## ASSIGNMENT
The answer must be every record below, repeated exactly.
*** MATERIALS PROVIDED Section Begins ***
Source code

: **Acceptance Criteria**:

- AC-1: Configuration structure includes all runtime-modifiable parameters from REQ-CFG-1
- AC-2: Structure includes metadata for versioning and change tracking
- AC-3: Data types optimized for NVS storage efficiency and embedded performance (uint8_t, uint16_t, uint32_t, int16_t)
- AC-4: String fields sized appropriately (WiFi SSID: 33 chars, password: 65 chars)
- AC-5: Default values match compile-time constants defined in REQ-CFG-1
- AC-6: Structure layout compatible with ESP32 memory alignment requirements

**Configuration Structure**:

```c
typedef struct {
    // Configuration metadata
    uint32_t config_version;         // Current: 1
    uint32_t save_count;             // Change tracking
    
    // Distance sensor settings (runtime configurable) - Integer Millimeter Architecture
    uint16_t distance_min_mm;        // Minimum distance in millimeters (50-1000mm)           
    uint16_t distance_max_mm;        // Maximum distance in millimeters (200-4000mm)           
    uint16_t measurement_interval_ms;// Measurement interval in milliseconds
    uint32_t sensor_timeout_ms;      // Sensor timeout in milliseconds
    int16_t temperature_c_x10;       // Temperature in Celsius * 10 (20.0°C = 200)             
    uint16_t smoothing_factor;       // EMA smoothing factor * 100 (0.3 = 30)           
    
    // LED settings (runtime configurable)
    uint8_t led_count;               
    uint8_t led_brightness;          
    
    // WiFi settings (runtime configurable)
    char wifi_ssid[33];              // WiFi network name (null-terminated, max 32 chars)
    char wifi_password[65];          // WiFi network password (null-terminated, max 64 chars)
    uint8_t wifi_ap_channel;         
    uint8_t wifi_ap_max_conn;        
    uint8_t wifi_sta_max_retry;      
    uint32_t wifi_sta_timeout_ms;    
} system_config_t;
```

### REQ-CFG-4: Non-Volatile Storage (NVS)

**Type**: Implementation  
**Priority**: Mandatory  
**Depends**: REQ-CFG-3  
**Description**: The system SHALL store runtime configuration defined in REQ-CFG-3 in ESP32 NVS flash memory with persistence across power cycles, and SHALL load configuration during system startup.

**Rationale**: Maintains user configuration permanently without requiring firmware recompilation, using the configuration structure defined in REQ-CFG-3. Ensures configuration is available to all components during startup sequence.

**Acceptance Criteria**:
*** MATERIALS PROVIDED Section Ends ***
## OUTPUT BELOW
Source code

: **Acceptance Criteria**:

- AC-1: Configuration structure includes all runtime-modifiable parameters from REQ-CFG-1
- AC-2: Structure includes metadata for versioning and change tracking
- AC-3: Data types optimized for NVS storage efficiency and embedded performance (uint8_t, uint16_t, uint32_t, int16_t)
- AC-4: String fields sized appropriately (WiFi SSID: 33 chars, password: 65 chars)
- AC-5: Default values match compile-time constants defined in REQ-CFG-1
- AC-6: Structure layout compatible with ESP32 memory alignment requirements

**Configuration Structure**:

```c
typedef struct {
    // Configuration metadata
    uint32_t config_version;         // Current: 1
    uint32_t save_count;             // Change tracking
    
    // Distance sensor settings (runtime configurable) - Integer Millimeter Architecture
    uint16_t distance_min_mm;        // Minimum distance in millimeters (50-1000mm)           
    uint16_t distance_max_mm;        // Maximum distance in millimeters (200-4000mm)           
    uint16_t measurement_interval_ms;// Measurement interval in milliseconds
    uint32_t sensor_timeout_ms;      // Sensor timeout in milliseconds
    int16_t temperature_c_x10;       // Temperature in Celsius * 10 (20.0°C = 200)             
    uint16_t smoothing_factor;       // EMA smoothing factor * 100 (0.3 = 30)           
    
    // LED settings (runtime configurable)
    uint8_t led_count;               
    uint8_t led_brightness;          
    
    // WiFi settings (runtime configurable)
    char wifi_ssid[33];              // WiFi network name (null-terminated, max 32 chars)
    char wifi_password[65];          // WiFi network password (null-terminated, max 64 chars)
    uint8_t wifi_ap_channel;         
    uint8_t wifi_ap_max_conn;        
    uint8_t wifi_sta_max_retry;      
    uint32_t wifi_sta_timeout_ms;    
} system_config_t;
```

### REQ-CFG-4: Non-Volatile Storage (NVS)

**Type**: Implementation  
**Priority**: Mandatory  
**Depends**: REQ-CFG-3  
**Description**: The system SHALL store runtime configuration defined in REQ-CFG-3 in ESP32 NVS flash memory with persistence across power cycles, and SHALL load configuration during system startup.

**Rationale**: Maintains user configuration permanently without requiring firmware recompilation, using the configuration structure defined in REQ-CFG-3. Ensures configuration is available to all components during startup sequence.

**Acceptance Criteria**:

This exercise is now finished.